EPF responds to European Commission proposal on medical devices regulations
The European Patients’ Forum (EPF) welcomes the European Commission’s proposal to amend the Medical Devices Regulation (MDR) and In Vitro Diagnostic Regulation (IVDR), recognising its potential to address ongoing implementation challenges and prevent disruptions in patient access to essential medical devices.
While EPF supports efforts to strengthen coordination, introduce pathways for breakthrough and orphan devices, and maintain patient safety at the core of the framework, it also raises important concerns. These include reduced transparency, insufficient patient involvement in decision-making, and potential risks linked to increased reliance on simplified regulatory requirements.
To address these issues, EPF puts forward several key recommendations:
- Preserve strong oversight throughout the device lifecycle – this includes harmonising evidence requirements through e.g. common specifications and removing provisions aimed at simplifying reliance on equivalence, and ensuring that simplification measures do not weaken post-market surveillance and AI oversight.
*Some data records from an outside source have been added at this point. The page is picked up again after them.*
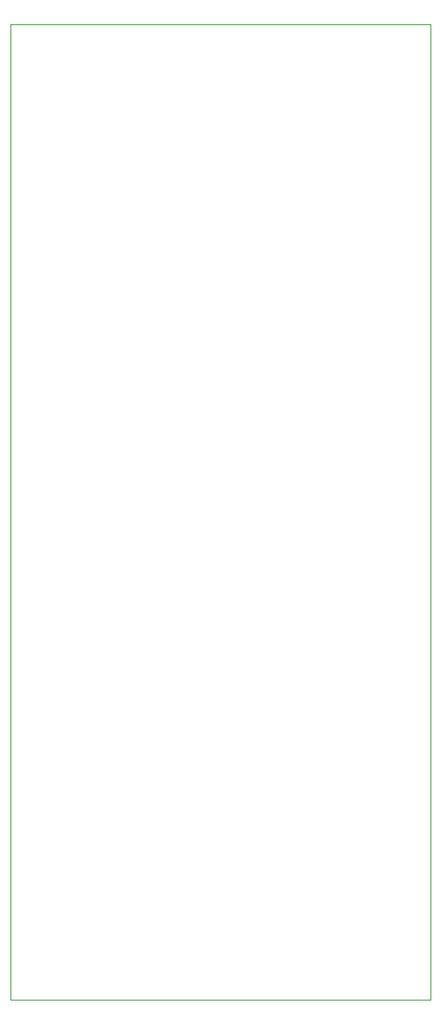
<source format=gbr>
%TF.GenerationSoftware,KiCad,Pcbnew,5.1.10-88a1d61d58~88~ubuntu20.10.1*%
%TF.CreationDate,2021-06-30T17:02:04+02:00*%
%TF.ProjectId,multiplexer-8,6d756c74-6970-46c6-9578-65722d382e6b,v1.0.0*%
%TF.SameCoordinates,Original*%
%TF.FileFunction,Profile,NP*%
%FSLAX46Y46*%
G04 Gerber Fmt 4.6, Leading zero omitted, Abs format (unit mm)*
G04 Created by KiCad (PCBNEW 5.1.10-88a1d61d58~88~ubuntu20.10.1) date 2021-06-30 17:02:04*
%MOMM*%
%LPD*%
G01*
G04 APERTURE LIST*
%TA.AperFunction,Profile*%
%ADD10C,0.050000*%
%TD*%
G04 APERTURE END LIST*
D10*
X106000000Y-139000000D02*
X105000000Y-139000000D01*
X106000000Y-37000000D02*
X106000000Y-139000000D01*
X62000000Y-37000000D02*
X106000000Y-37000000D01*
X62000000Y-139000000D02*
X62000000Y-37000000D01*
X105000000Y-139000000D02*
X62000000Y-139000000D01*
M02*

</source>
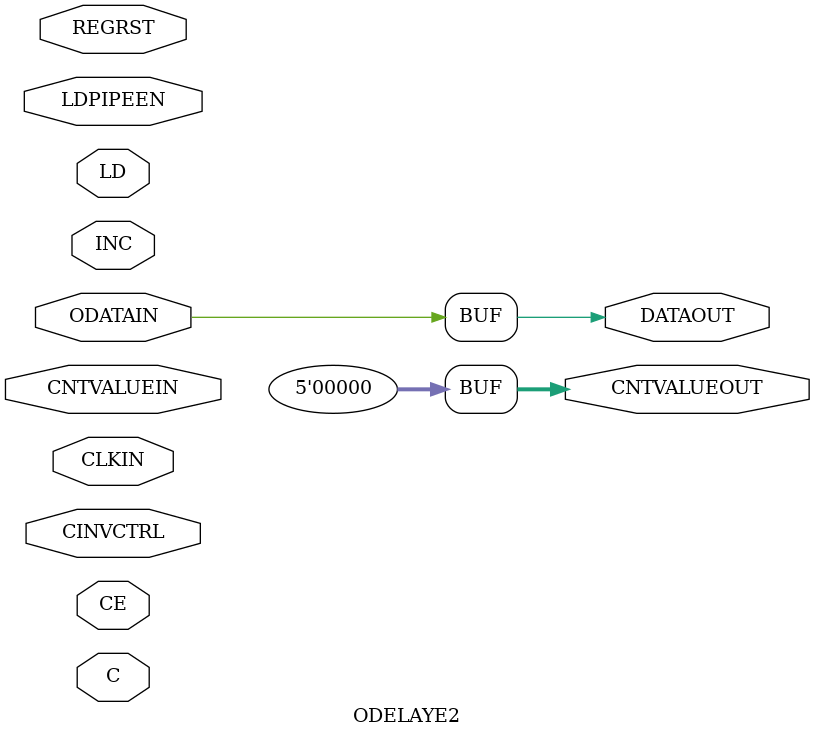
<source format=v>
module ODELAYE2(	// file.cleaned.mlir:2:3
  input        C,	// file.cleaned.mlir:2:26
               CE,	// file.cleaned.mlir:2:38
               CINVCTRL,	// file.cleaned.mlir:2:51
               CLKIN,	// file.cleaned.mlir:2:70
  input  [4:0] CNTVALUEIN,	// file.cleaned.mlir:2:86
  input        INC,	// file.cleaned.mlir:2:107
               LD,	// file.cleaned.mlir:2:121
               LDPIPEEN,	// file.cleaned.mlir:2:134
               ODATAIN,	// file.cleaned.mlir:2:153
               REGRST,	// file.cleaned.mlir:2:171
  output [4:0] CNTVALUEOUT,	// file.cleaned.mlir:2:189
  output       DATAOUT	// file.cleaned.mlir:2:211
);

  assign CNTVALUEOUT = 5'h0;	// file.cleaned.mlir:3:14, :4:5
  assign DATAOUT = ODATAIN;	// file.cleaned.mlir:4:5
endmodule


</source>
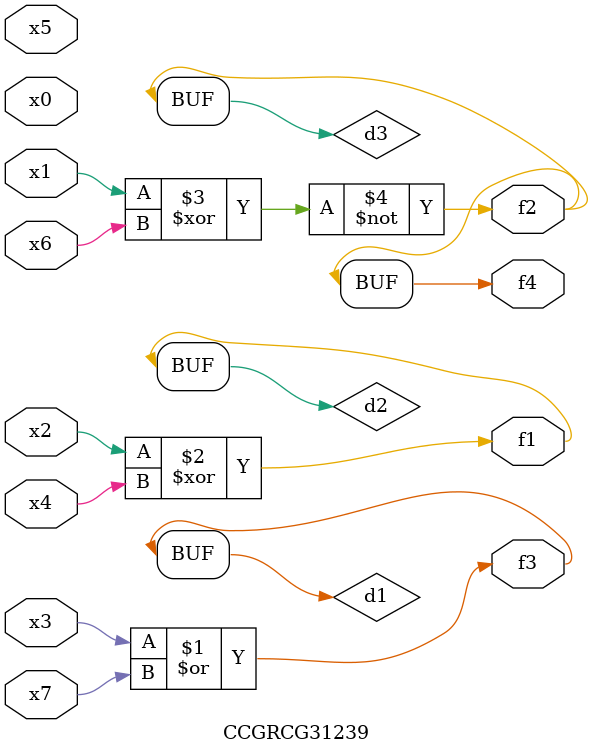
<source format=v>
module CCGRCG31239(
	input x0, x1, x2, x3, x4, x5, x6, x7,
	output f1, f2, f3, f4
);

	wire d1, d2, d3;

	or (d1, x3, x7);
	xor (d2, x2, x4);
	xnor (d3, x1, x6);
	assign f1 = d2;
	assign f2 = d3;
	assign f3 = d1;
	assign f4 = d3;
endmodule

</source>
- Improve vigilance and response to safety events – this includes establishing clear timelines for investigation, risk assessment, and response to safety events across the EU, as well as strengthened coordination between national competent authorities and timely communication to patients.
- Strengthen patient involvement in governance and regulatory decision-making – this means empowering patients to contribute to decisions that affect them through the creation of a specific platform for dialogue under the MDCG, similar to the EMA Patient and Consumer Working Party (PCWP), with adequate financial support. Other measures include the inclusion of patients in expert panels and the establishment of reporting channels for safety issues.
- Improve transparency and access to information for patients – prioritise the roll-out of a clear, searchable, and accessible EUDAMED, including expanding available information to strengthen trust in the clinical evidence base and notified bodies’ decisions, and maintain implant cards for all implantable devices, including well-established technologies (WET)
- Address unmet patients’ needs and innovation gaps – ensure breakthrough and orphan pathways work in practice in a decentralised system and effectively address patients’ needs, with a particular focus on adequate oversight and post-market follow-up.
- Ensure adequate resources, governance structures, support mechanisms for sharing of best practices and commitment across the system to ensure successful implementation. Further, recognise patient organisations as real partners in the system to share data and experiences from their community and amplify public health communications.
Reaffirming its commitment to a patient-centred approach, EPF stands ready to work with EU institutions to ensure that the revised regulatory framework guarantees both high safety standards and timely, equitable access to medical innovation across Europe.